With all the Trump administration and Kim Jong-un talk today about nuclear warfare, it’s appropriate to keep in mind that U.S. defense policy has long made Colorado and its neighbors potential targets for Russian nuclear weapons.
The “hundreds of nuclear missiles” stored across the Interior West “are not meant to be launched, ever,” as Tom Collina explained for “Defense One.” Instead, the deployment was meant to force Russia to spend hundreds of its own weapons obliterating the regions’ far-flung silos, Collina argues.
“Their main purpose is to ‘absorb’ a nuclear attack from Russia, acting as a giant ‘nuclear sponge,’” he wrote. And the nation’s new secretary of defense, Jim Mattis, according to Tom Collina, agrees.
This idea likely does not apply in a confrontation with a smaller power, such as North Korea, but it’s newly relevant today as the U.S. considers the future of its intercontinental ballistic missile program.
Five hundred nuclear Minute Man III Intercontinental Ballistic Missiles (ICBM) are located in Colorado, Wyoming, Nebraska, North Dakota and Montana, according to “Nuclear Heartland.” Colorado has 49, each armed with one nuclear warhead ready to go.
Air Force officers, underground in bunkers, 24/7, must be “upstanding, well-trained, drug-free,” waiting for word to turn the keys and fire the missiles, that can be aimed within minutes at Russia or wherever.

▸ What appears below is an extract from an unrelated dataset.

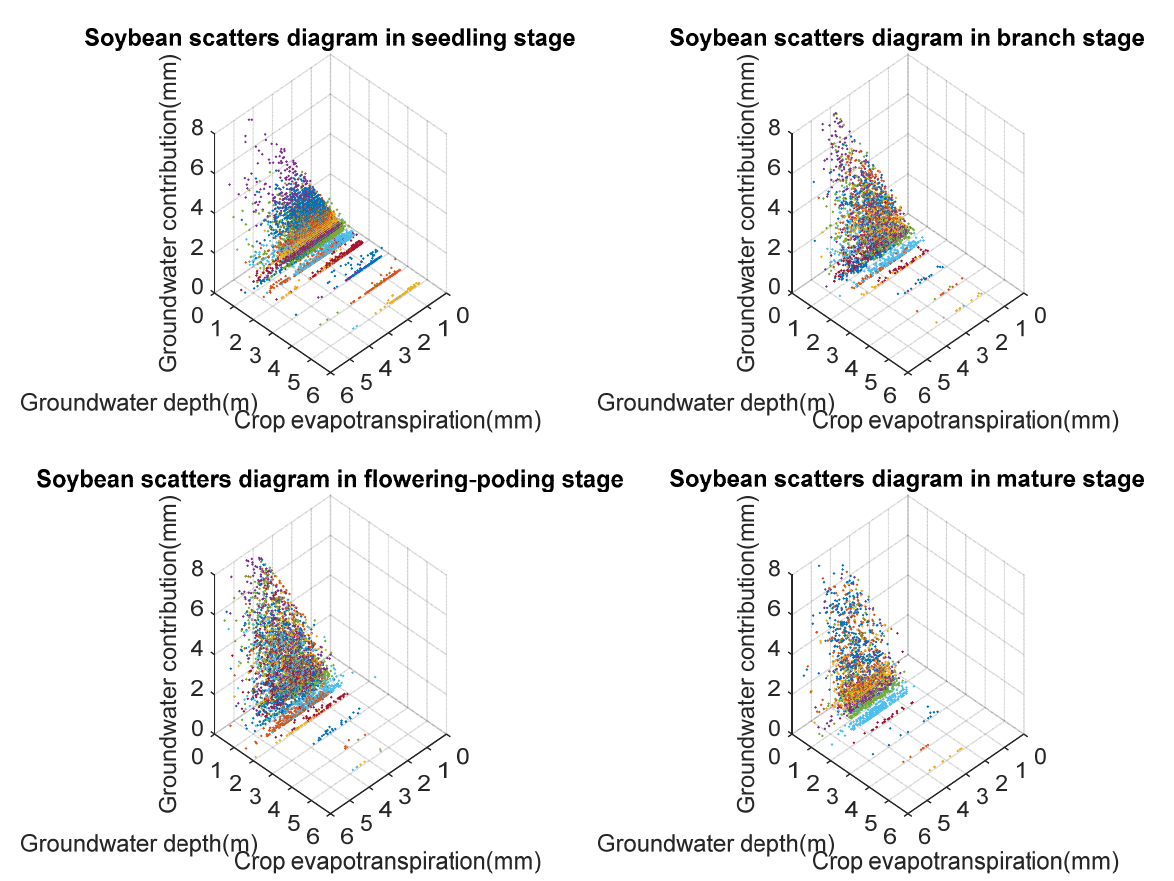
Figure 6. Three-dimensional scatter diagrams of groundwater depth, crop evapotranspiration, and the groundwater contribution of soybean in different growth periods.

The Russians have their equivalent. This was relevant in the long ago past of the Cold War, and it is becoming relevant again. and the missileers are probably bored, depressed, probably not drug-free, and sick of their thankless jobs doing nothing.
So, and let this sink in, these missileers bear the unfathomable responsibilities of weapons that could certainly bring life as we know it to a halt filled with nuclear fallout and a deep shadow over the earth blotting out the sun from burning debris, creating “nuclear winter,” according to Joseph Cirincione, in an abstract from the Global Catastrophic Risks Conference.
“It would be impossible for many forms of life to survive the extreme rapidity and degree of changes in temperature and precipitation, combined with drastic increases in UV light massive radioactive fallout and massive releases of toxins and industrial chemicals.